Quello del Conservatorio era uno dei punti dell’accordo con i sauditi del sovrintendente Alexander Pereira che, incassato il no sul progetto arabo nella sua interezza, ha portato a casa questo risultato nelle sue vesti di presidente dell’Accademia. Il progetto, al quale per il cda scaligero avrebbe dovuto dare via libera proprio il cda dell’Accademia, dovrebbe valere sette milioni di euro: sarà modulato in diverse aree di intervento alle quali corrisponderanno finanziamenti separati.

«Una cosa buona, perché rientra in una collaborazione culturale ancora più utile nel momento in cui andiamo a lavorare con un Paese che ha bisogno di essere aiutato ad aprirsi» il commento del ministro dei Beni culturali Alberto Bonisoli. Storce il naso, invece, il governatore lombardo Attilio Fontana. «Il cda della Scala aveva detto bocce ferme e ripartiamo da capo. Questo non è¨ un ripartire da capo». Una forzatura? «Sono dell’opinione che esportare le nostre eccellenze sia un valore aggiunto, sia dal punto di vista culturale sia da quello economico. Allargare il piacere delle musica è un dovere che abbiamo, però bisogna capire le condizioni. Sicuramente – avverte il presidente lombardo – il cda dell’Accademia dovrà  dare qualche spiegazione al cda della Scala. Penso sia opportuno che si parlino».

Approva, invece, l’iniziativa il sindaco di Milano Giuseppe Sala. «Lo hanno deciso in autonomia anche se noi abbiamo un rappresentante nella fondazione accademia» ha detto il primo cittadino, anche presidente del cda scaligero. «Quello che abbiamo sempre detto è che non eravamo contrari a una collaborazione, ma avevamo forti dubbi sull’ingresso di Riad in consiglio di amministrazione» ha ricordato Sala che ha concordato poi con Fontana sulla necessità dell’illustrazione del progetto nel prossimo cda, in programma molto probabilmente a maggio.
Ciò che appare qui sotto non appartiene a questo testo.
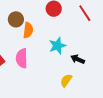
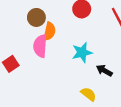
pink semicircle: (22, 58) -> (40, 46), moved
yellow semicircle: (66, 80) -> (89, 94), turned 88

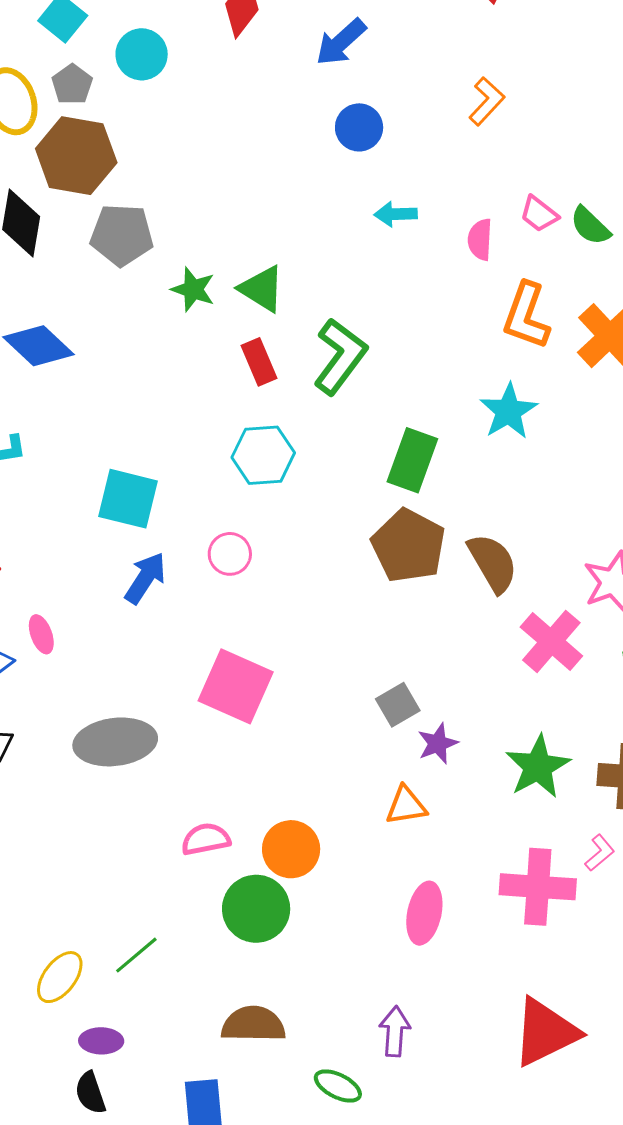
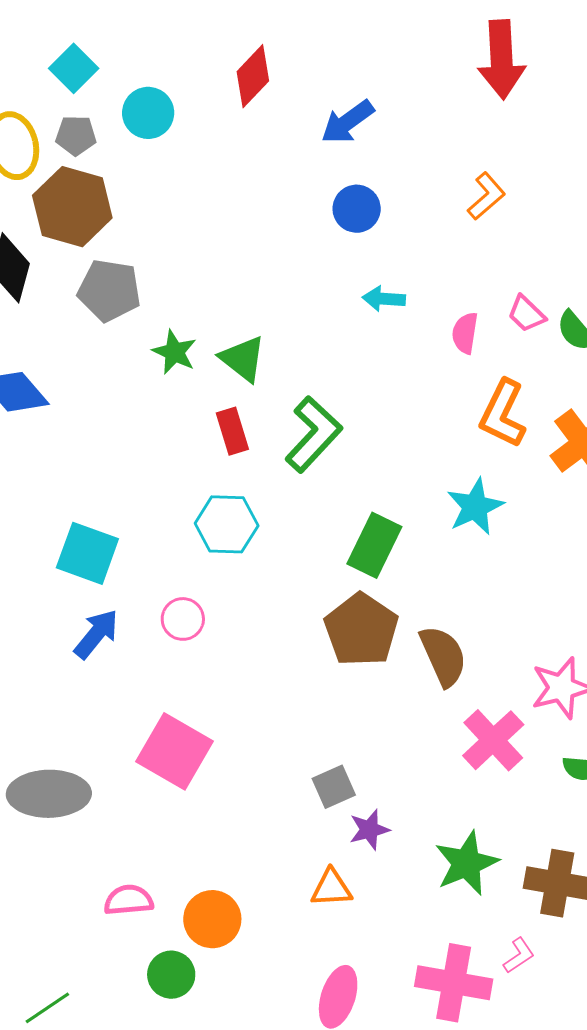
gray pentagon: (72, 84) -> (76, 135), turned 30
green circle: (256, 909) -> (171, 975), size x0.7

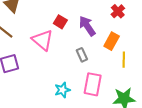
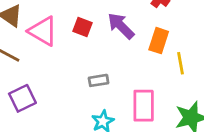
pink triangle: (43, 40) -> (43, 31), moved
gray rectangle: (82, 55) -> (99, 80), moved, turned -64

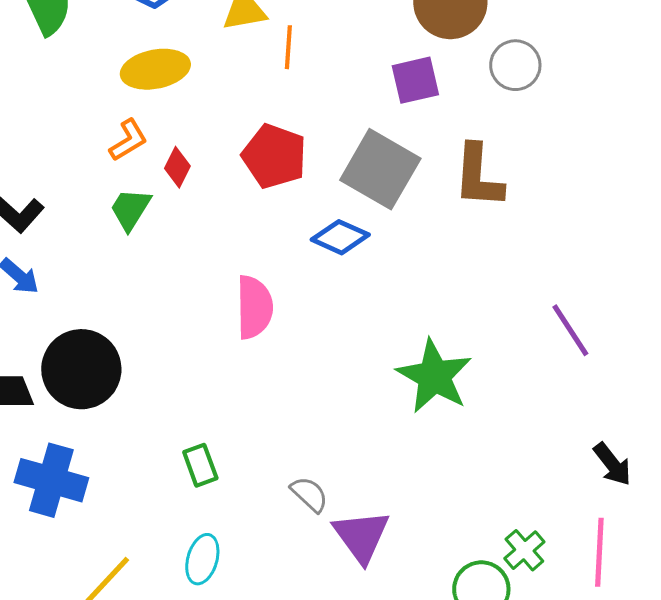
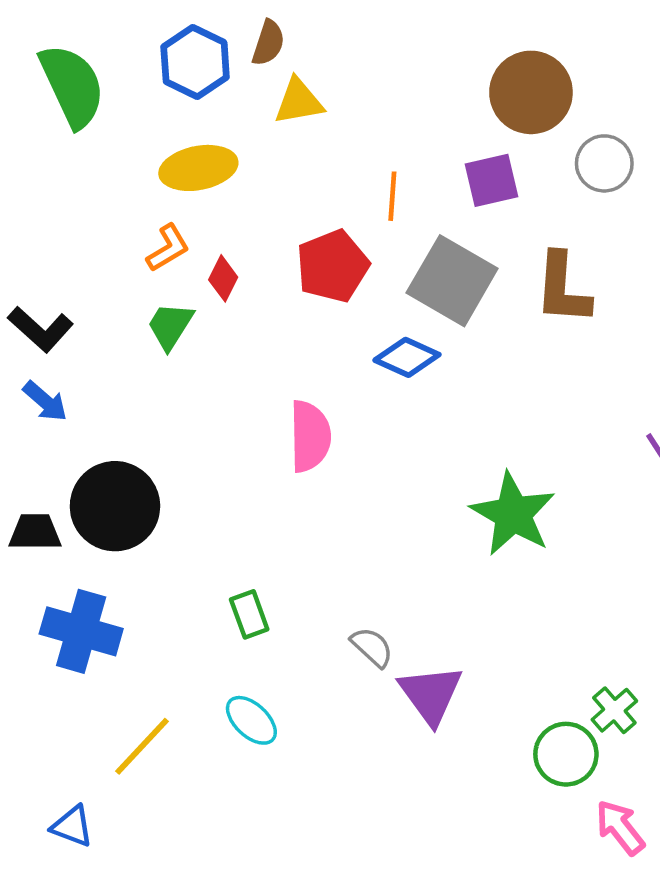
orange line: (288, 47) -> (392, 196), moved
red pentagon: (274, 156) -> (333, 266), turned 30
cyan ellipse: (202, 559) -> (251, 720), turned -63

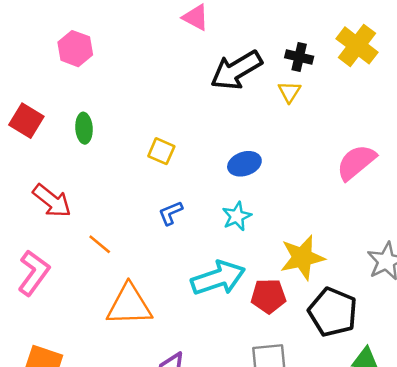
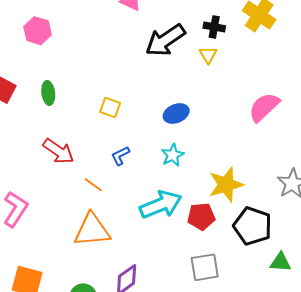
red arrow: (52, 201) -> (58, 151), moved
orange line: (100, 244) -> (93, 185), moved

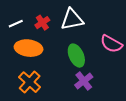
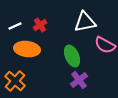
white triangle: (72, 19) -> (85, 22), moved
orange cross: (30, 82) -> (15, 81), moved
Tregua armata, dunque, tra Comune di Milano e Regione Lombardia in vista del prossimo consiglio di amministrazione. Il nodo, dopo il caso saudita, resta la sorte di Alexander Pereira e la nomina del futuro sovrintendente. Il manager austriaco è uscito indenne dal cda di lunedì 18 marzo quando, bocciato l’accordo da 15 milioni di euro con Riad, è stato confermato al suo posto sino alla scadenza del mandato nel 2020. Nonostante la Regione, a traino leghista, ne avesse chiesto il licenziamento: il Carroccio aveva cavalcato il malumore bipartisan di chi non gradiva il possibile ingresso nel cda di un rappresentante del governo di un paese in cui i diritti umani sono spesso calpestati. Pereira ha l’appoggio del sindaco di Milano Sala e di buona parte del cda: il rappresentante del governo Francesco Micheli non ha mai nascosto la sua diversità di vedute con Pereira, ma Philippe Daverio nominato dalla Regione non ha chiesto le dimissioni del manager austriaco.
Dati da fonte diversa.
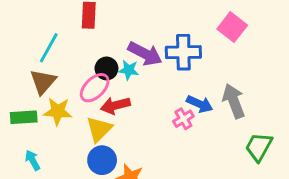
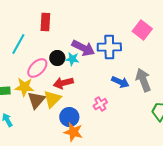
brown triangle: (43, 82) -> (36, 100), moved
pink ellipse: (95, 88) -> (37, 68), moved
pink cross: (183, 119) -> (100, 104), moved
blue circle: (102, 160) -> (69, 117), moved

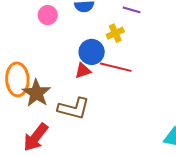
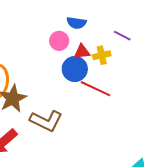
pink circle: (48, 15) -> (59, 41), moved
red triangle: (83, 71) -> (82, 52), moved

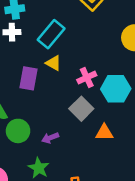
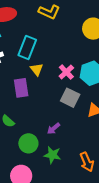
yellow triangle: (53, 63) -> (37, 69), turned 40
green circle: (18, 131) -> (28, 143), moved

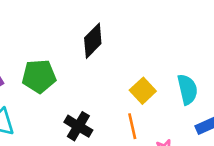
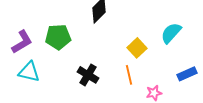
cyan semicircle: (187, 89) -> (171, 33), moved, turned -125

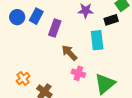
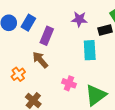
brown arrow: (69, 53) -> (40, 60), moved
orange cross: (23, 78) -> (18, 74), moved

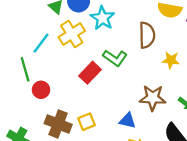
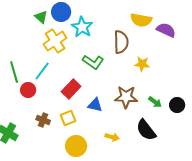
cyan line: (41, 43) -> (42, 71), moved
red rectangle: (90, 73) -> (71, 89), moved
blue triangle: (128, 121) -> (95, 105), moved
brown cross: (58, 124) -> (43, 120), size x0.6

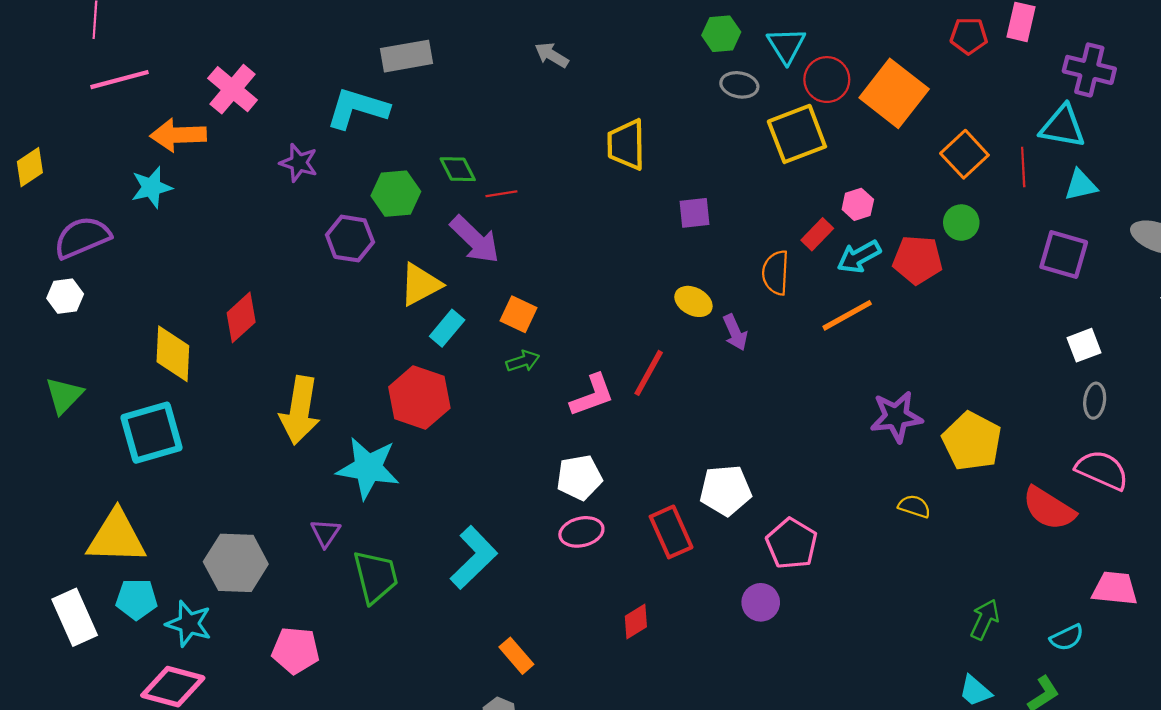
La resa dei conti potrebbe arrivare sul nodo bilancio. Pesano le perdite registrate nell’ultimo anno dalla biglietteria con gli incassi che, nonostante l’aumento delle recite (in alcune, però, come il Fidelio di giugno i posti invenduti sono arrivati a 700), sono passati dai 39 milioni di euro del 2017 ai 35 del 2018, due milioni in meno rispetto agli obiettivi di budget. Nel mirino anche il calo degli abbonamenti passati dai 5.900 del 2008 ai 3mila della scorsa stagione. Pereira ha dalla sua l’aumento del numero degli spettatori, passati dai 330mila del 2013 ai 450mila del 2018, e l’incremento dei fondi privati.
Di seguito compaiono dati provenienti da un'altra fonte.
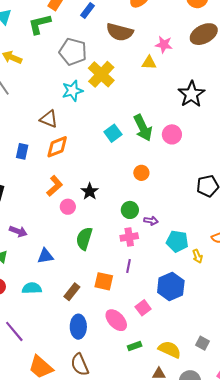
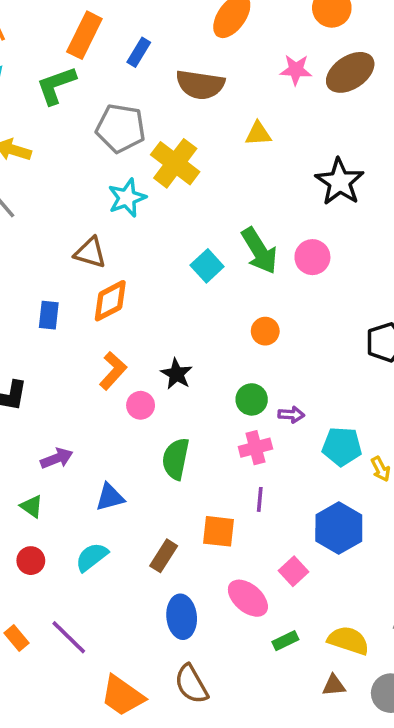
pink star: (164, 45) -> (296, 70), moved
purple arrow: (18, 231) -> (57, 458), turned -36
cyan semicircle: (32, 288) -> (92, 557), turned -30

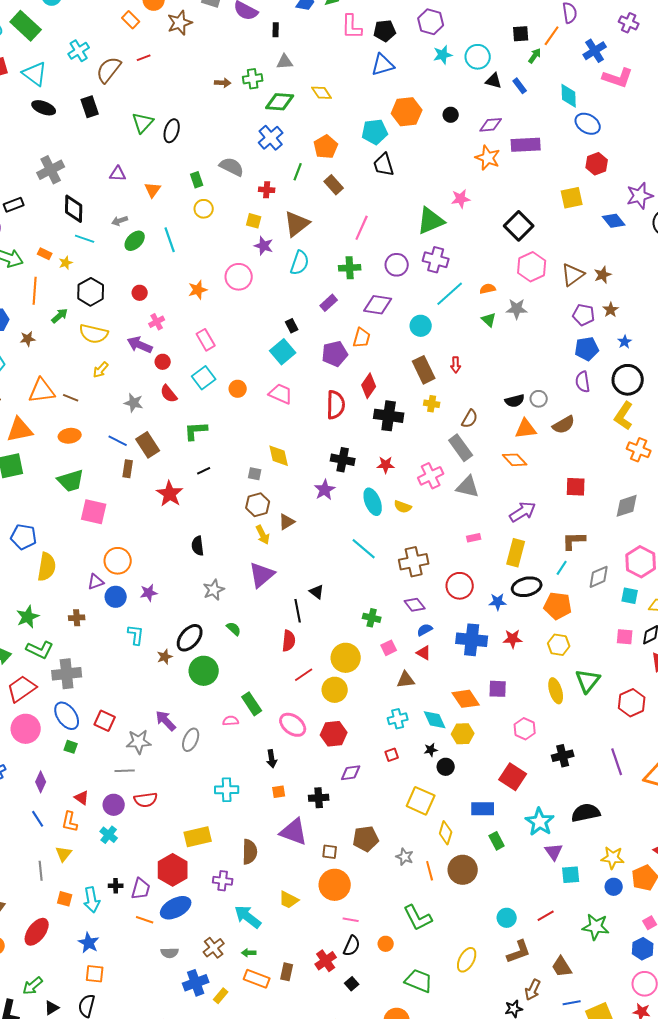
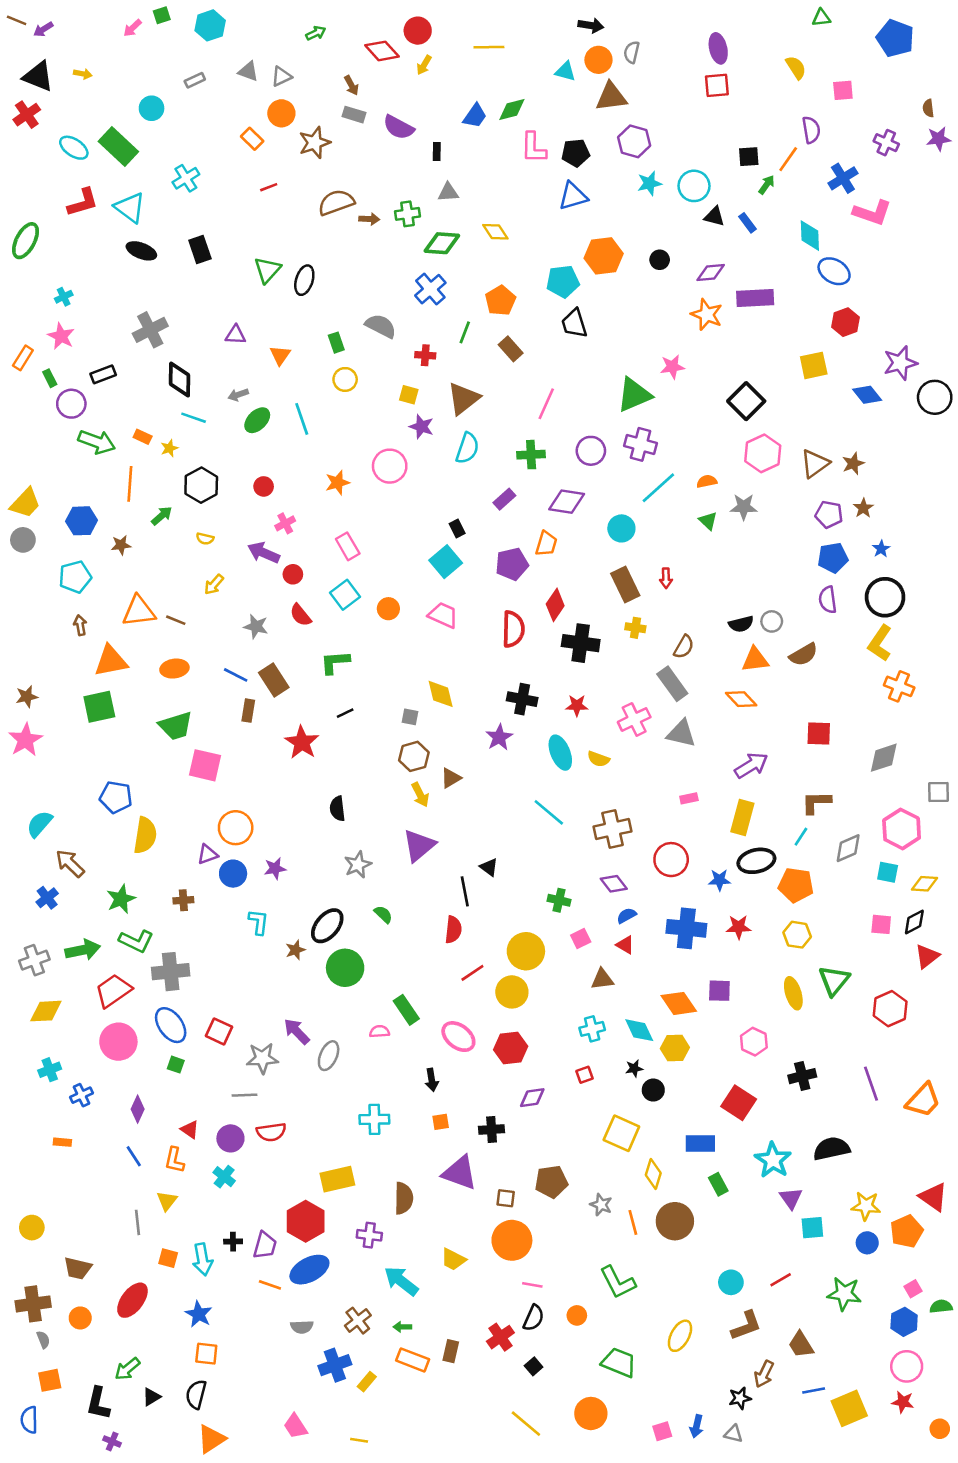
brown semicircle: (109, 70) -> (336, 202), moved, turned 32
yellow semicircle: (94, 334) -> (205, 539), size x0.5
Numeri che appaiono come il frutto di una guerra interna al teatro, risultato di lotte di potere (partite subito dopo l’insediamento di Pereira con il caso del possibile conflitto di interessi per gli allestimenti comprati da Salisburgo dove il manager era sovrintendente prima della nomina scaligera) che vanno a discapito delle casse del teatro e dell’immagine della Scala. Su questi numeri e sul nome di chi dovrà sostituire Pereira si gioca la partita politica lombarda che ha nella Scala uno dei suoi terreni di scontro privilegiato.